Two men were guests of the November 21, 1999 episode of Firing Line, "The Conservative Search for a Foreign Policy." The host of the program respectively introduced one accredited as "sovereign," a strategist, diplomat and emissary beginning his third decade of retirement from public service; and a scholastic debutant, a "looming young presence in the coming years." Nine years before that, Firing Line's host, William F. Buckley Jr., explained the reason for worldwide solidarity against Saddam Hussein's takeover of Kuwait by way of adage: "When a nation becomes nuclear, one calls it Sir."
The contemporary debate over a belligerent's atomic incipience returns the 1999 pair of invitees to front and center. In time for Thanksgiving last year, the first man, Henry Kissinger, regarded the subject country of Iran as determined for the bomb; and though he innately prescribed negotiations, they would be, under his direction, to impose on Iran a realization that "makes imperialist policies unattractive" or "if matters are pushed too far, America might yet strike." The second man, Fareed Zakaria, gave through his publisher a depreciation of any threats Iran has made or may make against American interests or allies, and doubts of the country's evident pursuit of nuclear technologies that are offensive. In the October 29, 2007 issue of Newsweek Zakaria will have none of it, not even Kissinger's preventatives, his piece titled "Hysteria over Iran."
President Bush, he begins, was caught mumbling lines reserved for those whom Zakaria thinks to be lunatics. Granted, Norman Podhoretz sets himself up when he prefaces with "I call this new war World War IV," but his message — that Iranian leadership, the Khomeinist patrimony and current government, is messianic, expansionist and eschatological all at once — can be traced to Tehran on most days of the week. Do you want to hear Mahmoud Ahmadinejad, executive appointee, dismiss Israel as a non-entity and glibly recite Holocaust denial in the same sentence as his own version of shipping Jews to Madagascar? Or presage, like those before him, a world without the United States? Why are Iran's agents, weapons and cohorts in Iraq, the Palestinian territories, Lebanon and Syria — its ambassadors in Beijing, Moscow and Caracas?
But that isn't "reality," writes Zakaria, and states that Iran is either benign or impotent because its comparison of economic and military power with the United States can only be expressed in decimal fractions. Immediate thought: Zakaria has to rest impregnable from the word "asymmetrical." That Iran "has not invaded a country since the late 18th century" comes not from restraint but comprehension of the world since the last decade of the Cold War.
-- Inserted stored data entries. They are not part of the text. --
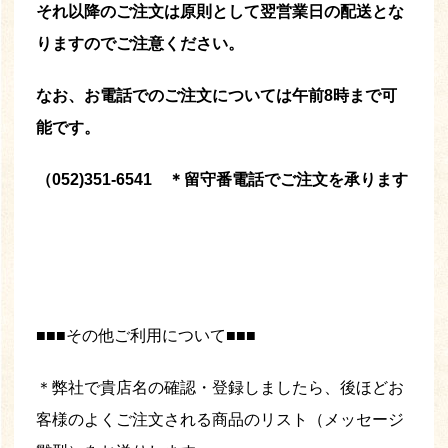
それ以降のご注文は原則として翌営業日の配送とな
りますのでご注意ください。
なお、お電話でのご注文については午前8時まで可
能です。
（052)351-6541 ＊留守番電話でご注文を承ります
■■■その他ご利用について■■■
＊弊社で貴店名の確認・登録しましたら、後ほどお
客様のよくご注文される商品のリスト（メッセージ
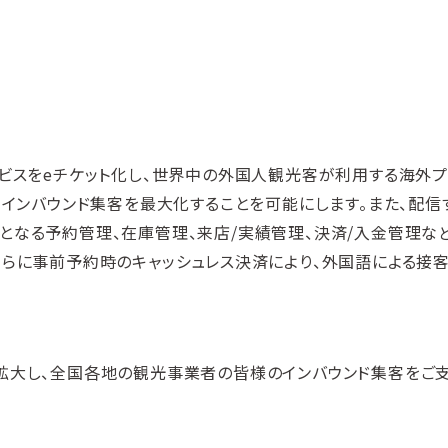
験サービスをeチケット化し、世界中の外国人観光客が利用する海外
、インバウンド集客を最大化することを可能にします。また、配信
となる予約管理、在庫管理、来店/実績管理、決済/入金管理など
ます。さらに事前予約時のキャッシュレス決済により、外国語による接
ークを拡大し、全国各地の観光事業者の皆様のインバウンド集客をご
Two of the last dictatorships to try annexation, Argentina with the Falklands and Iraq with Kuwait, were expelled and humiliated within six months. Tehran has since 1979 worked insidiously, though obviously to anyone willing to pay attention, its proxies killing Americans and allies in numbers large (the 1983 Beirut bombing) and steady (Iranian-made roadside bombs in Iraq today).
Where on the scale does measuring danger by contrasting national resources with geopolitical significance place, say, North Korea? Had Zakaria looked, he would have found that one can in fact be a destitute menace. Instead, he chooses to characterize Pyongyang's nuclear and inhumane blackmail — threatening to efface Seoul and Tokyo, hinting at letting millions of people in North Korea starve — not as an example of disruptive potential for Tehran but as divergent "international relief efforts." Even if Ahmadinejad's death-cult language is forever as subjunctive as the loony grandiloquence from Kim Jong Il's office, why is it OK to have another despot winning yearly concessions with its tantrums? And yet, since Tehran isn't in Pyongyang's straits, why should we assume that it will be content to simply survive through harassment?
Zakaria is somewhat accurate in labeling Western knowledge of Iran as "a black hole to us — just as Iraq had become in 2003." He blames this on obtuseness, whereas Ba'athist Iraq was and Iran is a totalitarian state. Allowing sporadic democratic resistance and the presence of a public transportation union reminiscent of Poland's Solidarity, Tehran is not as bloodily efficient as Baghdad was. But there is enough smuggled footage of the repression and execution of dissidents, homosexuals and women who defy Iran's theocratic chauvinism to wonder if when Zakaria refers to a "vibrant civil society" he is finally taking Ahmadinejad at his word.
Kissinger is best known for the equivocation of detente, and still he observed a year ago that "So long as Iran views itself as a crusade rather than a nation, a common interest will not emerge from negotiations." Zakaria scoffs at Bernard Lewis' exegesis of the radical Shiite vision of world's end. All is not unanimous among those who aren't democratists. Maybe not on William F. Buckley's old stage, but can these two men be sat across from one another once more?